- [KUTIPAN TEKS]:

-----

Cara pandang demikian kiranya menjadi semakin relevan untuk
diterapkan saat di mana permasalahan dunia semakin rumit, krisis melanda
berbagai belahan dunia dan bahkan Dewan Keamanan Perserikatan Bangsa-Bangsa
dalam banyak hal tidak berdaya mengatasinya. Tanpa meyakini bahwa Allah akan
tetap menyapa serta membimbing siapa saja yang dikehendaki dan yang berusaha
mendekati-Nya, rasanya manusia akan kehilangan harapan. Dan, tanpa harapan
kehidupan umat manusia tentu akan semakin runyam.
Kehadiran buku Inilah Aku merupakan revisi atas buku Hidangan Nurani Tuangku Syaikh Muhammad Ali
Hanafiah dan Buku Sastra Ilahi: Ilham
Sirriyah Tuangku Syaikh Muhammad Ali Hanafiah, yang merupakan cetak ulang
dengan sejumlah tambahan atas buku Kalam Ilham Ilahi yang semula peredarannya
hanya untuk kalangan terbatas. Kiranya buku ini merupakan penegasan kepada
masyarakat luas bahwa Tuhan tidak akan membiarkan hamba-Nya terus-menerus
berada dalam kegelapan dan tanpa harapan. Selain akan memperkaya sastra sufisme
yang keberadaannya dalam bahasa Indonesia masih sangat langka, kehadiran buku
ini semoga dapat mendorong penduduk negeri yang berdasar pada “Ketuhanan Yang
Maha Esa” ini merasakan kehadiran Tuhan secara nyata. Bukan hadir dalam
kata-kata dan retorika belaka! Āmīn yā
Rabb al-‘Ālamīn.
KATA PENGANTAR
Prof. Dr. H. Nasaruddin
Umar, MA
(Wakil Menteri Agama RI)
Dampak kemajuan ilmu pengetahuan dan teknologi modern mempermudah
hidup dan kehidupan manusia, dan dapat mengantar manusia memperoleh kesenangan
dan kenyamanan lahiriyah dewasa ini. Tapi manusia modern sering dinilai telah
ditimpa kehampaan spiritual. Tasawuf sebagai salah satu manifestasi nilai-nilai
spiritual Islam semakin digandrungi oleh masyarakat dewasa ini. Hal ini memberi
petunjuk bahwa hidup serba materi tidak menjamin kesenangan hidup, bahkan dapat
membawa kegelisahan. Oleh karena itu, manusia sesuai dengan fitrahnya,
membutuhkan keseimbangan hidup, lahir dan batin, materi dan spiritual. Ajaran
tasawuf memberikan perimbangan antara kecenderungan duniawi dan ukhrawi.
Dalam ajaran Islam dikenal trilogi Islam, yaitu iman, islam, dan
ihsan. Iman adalah sistem kepercayaan orang Islam, yaitu rukun iman, kemudian
dikembangkan secara sistematis oleh para ulama menjadi sistem teologi atau usūl al-dīn. Islam lebih
menekankan pada aspek ibadah, yang dikenal dengan nama syariah, dan kemudian
menjadi salah satu disiplin ilmu yang disebut fikih atau usul fikih. Sedangkan
ihsan lebih menekankan pada kualitas peribadatan, sehingga mengandung aspek
spiritual yang dapat dikembangkan menjadi mistik Islam atau tasawuf, sehingga seseorang
yang menyembah Tuhan seakan-akan melihat-Nya.

-----

- [CUPLIKAN DATA]:
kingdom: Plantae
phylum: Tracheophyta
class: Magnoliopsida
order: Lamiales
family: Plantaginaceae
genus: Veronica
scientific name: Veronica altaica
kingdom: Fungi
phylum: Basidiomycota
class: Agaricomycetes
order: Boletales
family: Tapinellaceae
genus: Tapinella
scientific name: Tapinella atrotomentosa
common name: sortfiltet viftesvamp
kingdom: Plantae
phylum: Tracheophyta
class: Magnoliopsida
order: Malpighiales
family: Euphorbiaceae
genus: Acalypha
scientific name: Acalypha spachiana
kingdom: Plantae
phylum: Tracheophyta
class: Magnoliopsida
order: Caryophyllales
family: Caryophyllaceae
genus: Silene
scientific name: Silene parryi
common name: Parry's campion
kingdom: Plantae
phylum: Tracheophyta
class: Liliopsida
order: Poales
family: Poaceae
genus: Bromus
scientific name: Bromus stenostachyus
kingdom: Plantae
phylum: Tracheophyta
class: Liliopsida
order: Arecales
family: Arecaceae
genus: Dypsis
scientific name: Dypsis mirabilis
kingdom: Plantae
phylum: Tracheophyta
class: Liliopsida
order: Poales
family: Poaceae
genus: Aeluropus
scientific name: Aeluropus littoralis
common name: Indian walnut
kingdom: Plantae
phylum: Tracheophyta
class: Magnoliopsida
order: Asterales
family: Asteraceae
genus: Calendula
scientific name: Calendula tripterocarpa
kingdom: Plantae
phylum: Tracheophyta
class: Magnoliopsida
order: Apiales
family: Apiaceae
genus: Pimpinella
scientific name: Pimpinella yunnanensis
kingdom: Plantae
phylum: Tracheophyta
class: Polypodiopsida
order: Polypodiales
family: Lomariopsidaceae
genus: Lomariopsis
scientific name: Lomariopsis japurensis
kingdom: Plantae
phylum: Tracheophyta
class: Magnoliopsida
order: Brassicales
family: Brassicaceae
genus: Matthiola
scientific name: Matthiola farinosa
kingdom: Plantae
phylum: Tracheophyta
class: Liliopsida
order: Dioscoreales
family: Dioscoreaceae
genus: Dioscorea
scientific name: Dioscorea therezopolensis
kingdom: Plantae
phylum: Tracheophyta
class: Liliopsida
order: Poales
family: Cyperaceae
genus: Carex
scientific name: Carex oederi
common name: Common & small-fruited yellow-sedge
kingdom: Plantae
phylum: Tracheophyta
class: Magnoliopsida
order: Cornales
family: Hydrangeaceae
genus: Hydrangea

-----

- [RINCIAN SOAL]:
Ganti "harapan" dengan "asa" pada kutipan teks tentang tasawuf, dari "Cara pandang demikian" terus sampai "akan semakin runyam.", lalu tulis ulang seluruh bagian itu. Daftar di atas tidak perlu dipakai.

- [JAWABAN LATIHAN]:
Cara pandang demikian kiranya menjadi semakin relevan untuk
diterapkan saat di mana permasalahan dunia semakin rumit, krisis melanda
berbagai belahan dunia dan bahkan Dewan Keamanan Perserikatan Bangsa-Bangsa
dalam banyak hal tidak berdaya mengatasinya. Tanpa meyakini bahwa Allah akan
tetap menyapa serta membimbing siapa saja yang dikehendaki dan yang berusaha
mendekati-Nya, rasanya manusia akan kehilangan asa. Dan, tanpa asa
kehidupan umat manusia tentu akan semakin runyam.